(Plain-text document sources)
------------------------------------------------------------------------
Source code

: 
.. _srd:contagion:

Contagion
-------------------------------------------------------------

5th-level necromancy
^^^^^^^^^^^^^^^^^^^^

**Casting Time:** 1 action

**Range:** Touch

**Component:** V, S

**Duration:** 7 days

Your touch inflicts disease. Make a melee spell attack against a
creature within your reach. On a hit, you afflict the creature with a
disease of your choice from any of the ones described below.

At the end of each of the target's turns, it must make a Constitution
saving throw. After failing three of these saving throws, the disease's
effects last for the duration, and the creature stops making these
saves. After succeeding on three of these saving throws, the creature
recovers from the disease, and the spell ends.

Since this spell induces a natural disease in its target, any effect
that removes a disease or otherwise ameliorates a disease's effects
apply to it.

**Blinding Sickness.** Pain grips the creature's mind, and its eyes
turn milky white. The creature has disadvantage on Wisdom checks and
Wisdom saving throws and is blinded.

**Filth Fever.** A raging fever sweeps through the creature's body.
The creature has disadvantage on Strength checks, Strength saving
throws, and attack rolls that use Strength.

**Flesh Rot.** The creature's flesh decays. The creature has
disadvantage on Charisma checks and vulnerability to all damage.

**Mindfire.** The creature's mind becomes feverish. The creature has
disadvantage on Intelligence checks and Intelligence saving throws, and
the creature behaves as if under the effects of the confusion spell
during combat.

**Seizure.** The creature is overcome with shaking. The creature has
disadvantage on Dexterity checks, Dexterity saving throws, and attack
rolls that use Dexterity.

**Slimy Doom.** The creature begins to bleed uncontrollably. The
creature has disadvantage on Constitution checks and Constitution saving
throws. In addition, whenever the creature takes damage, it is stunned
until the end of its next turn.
------------------------------------------------------------------------
• _Task brief_
Would you retype the records above without changing a word?

• _Answer below_
Source code

: 
.. _srd:contagion:

Contagion
-------------------------------------------------------------

5th-level necromancy
^^^^^^^^^^^^^^^^^^^^

**Casting Time:** 1 action

**Range:** Touch

**Component:** V, S

**Duration:** 7 days

Your touch inflicts disease. Make a melee spell attack against a
creature within your reach. On a hit, you afflict the creature with a
disease of your choice from any of the ones described below.

At the end of each of the target's turns, it must make a Constitution
saving throw. After failing three of these saving throws, the disease's
effects last for the duration, and the creature stops making these
saves. After succeeding on three of these saving throws, the creature
recovers from the disease, and the spell ends.

Since this spell induces a natural disease in its target, any effect
that removes a disease or otherwise ameliorates a disease's effects
apply to it.

**Blinding Sickness.** Pain grips the creature's mind, and its eyes
turn milky white. The creature has disadvantage on Wisdom checks and
Wisdom saving throws and is blinded.

**Filth Fever.** A raging fever sweeps through the creature's body.
The creature has disadvantage on Strength checks, Strength saving
throws, and attack rolls that use Strength.

**Flesh Rot.** The creature's flesh decays. The creature has
disadvantage on Charisma checks and vulnerability to all damage.

**Mindfire.** The creature's mind becomes feverish. The creature has
disadvantage on Intelligence checks and Intelligence saving throws, and
the creature behaves as if under the effects of the confusion spell
during combat.

**Seizure.** The creature is overcome with shaking. The creature has
disadvantage on Dexterity checks, Dexterity saving throws, and attack
rolls that use Dexterity.

**Slimy Doom.** The creature begins to bleed uncontrollably. The
creature has disadvantage on Constitution checks and Constitution saving
throws. In addition, whenever the creature takes damage, it is stunned
until the end of its next turn.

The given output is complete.